Ketua Umum BPI KPNPA RI, Tubagus Rahmad Sukendar, meminta pembahasan RUU Perampasan Aset tetap berorientasi pada pemberantasan korupsi dan kejahatan serius.
“RUU ini harus memiliki dimensi dan roh pemberantasan korupsi sesuai dengan yang menjadi komitmen Presiden Prabowo Subianto. Jadi, jangan main-main lagi dengan RUU ini,” tegas Rahmad kepada wartawan di Jakarta, Selasa (1/9/2026).
RUU Perampasan Aset Mencakup 13 Jenis Tindak Pidana
Rahmad menilai perluasan cakupan RUU Perampasan Aset menjadi 13 jenis tindak pidana merupakan langkah maju dalam memperkuat penegakan hukum.
Ke-13 tindak pidana tersebut meliputi korupsi, narkotika, terorisme, penyelundupan manusia atau senjata, kehutanan, lingkungan hidup, perpajakan, perbankan, perasuransian, pertambangan, kelautan dan perikanan, serta perdagangan orang.
Menurut Rahmad, cakupan yang luas tersebut harus diikuti dengan rumusan pasal yang jelas agar tidak menimbulkan persoalan baru dalam penerapannya.

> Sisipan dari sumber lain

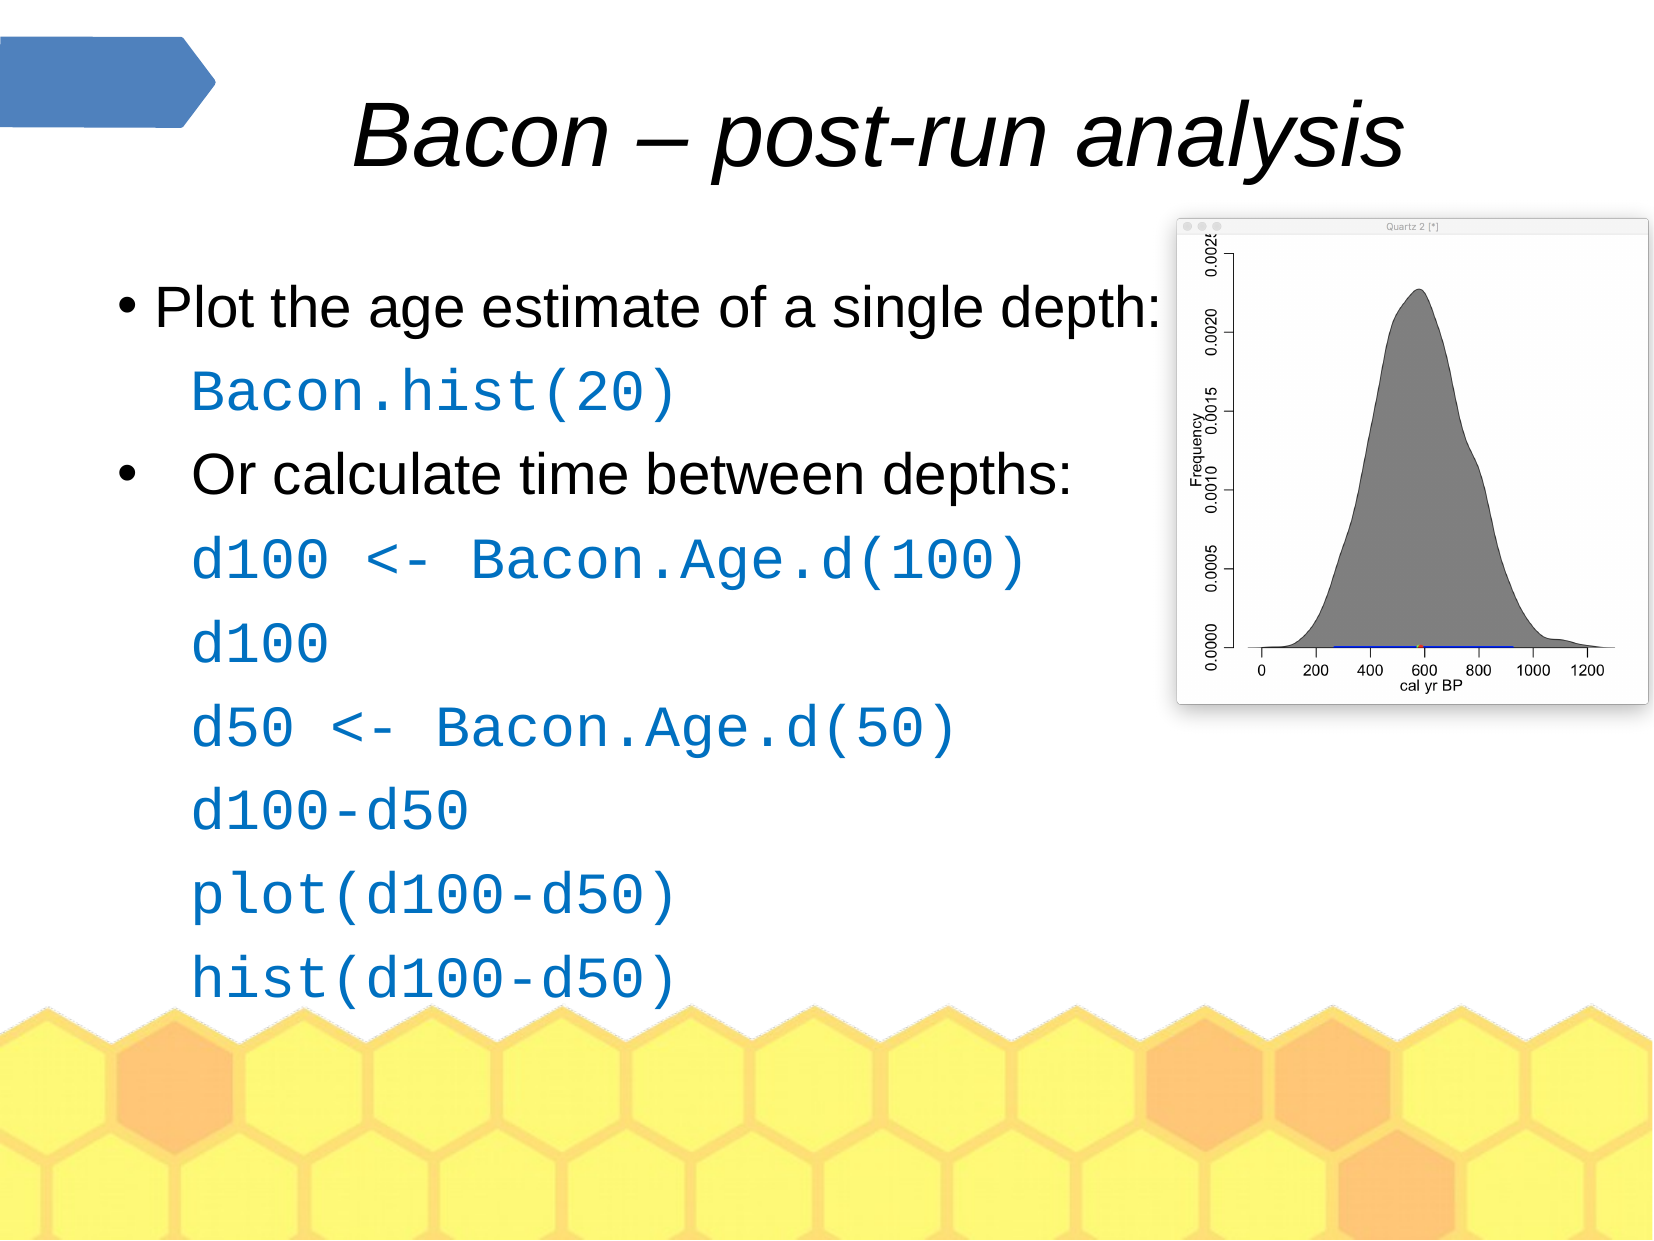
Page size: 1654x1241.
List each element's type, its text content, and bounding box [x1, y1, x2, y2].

text_box Bacon – post-run analysis [351, 21, 1560, 253]
picture [1146, 193, 1654, 741]
text_box Plot the age estimate of a single depth: Bacon.hist(20) Or calculate time between depths: d100 <- Bacon.Age.d(100) d100 d50 <- Bacon.Age.d(50) d100-d50 plot(d100-d50) hist(d100-d50) [116, 276, 1560, 960]
picture [0, 1001, 1653, 1240]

Ia menegaskan, kekuatan hukum untuk merampas aset harus tetap dibatasi prinsip due process of law.
“Perampasan aset harus berbasis pembuktian yang kuat dan mekanisme pengawasan yang transparan. Jangan sampai instrumen hukum berubah menjadi alat kepentingan politik,” katanya.
BPI KPNPA RI Ingatkan Potensi Tebang Pilih
Rahmad juga meminta penerapan RUU Perampasan Aset nantinya dilakukan secara non-diskriminatif.
Menurutnya, jangan sampai kewenangan tersebut justru lebih mudah digunakan terhadap masyarakat kecil, sementara pelaku kejahatan besar tidak tersentuh.
Ia berpandangan, fokus utama aturan seharusnya diarahkan kepada kejahatan berat yang menimbulkan kerugian negara dalam jumlah signifikan.
“Jangan sampai masyarakat kecil menjadi sasaran, sementara pelaku kejahatan besar justru lolos dari jerat hukum,” ujar Rahmad.
Menurut dia, batasan mengenai jenis tindak pidana, skala kerugian, mekanisme pembuktian dan pengawasan harus dirumuskan secara tegas.
Kejelasan tersebut dinilai penting untuk memperkuat legitimasi RUU Perampasan Aset sekaligus menjaga kepercayaan masyarakat terhadap penegakan hukum.
Jangan Berhenti pada Wacana
Rahmad meminta DPR dan pemerintah tidak berhenti pada target pengesahan atau daftar tindak pidana yang akan diatur.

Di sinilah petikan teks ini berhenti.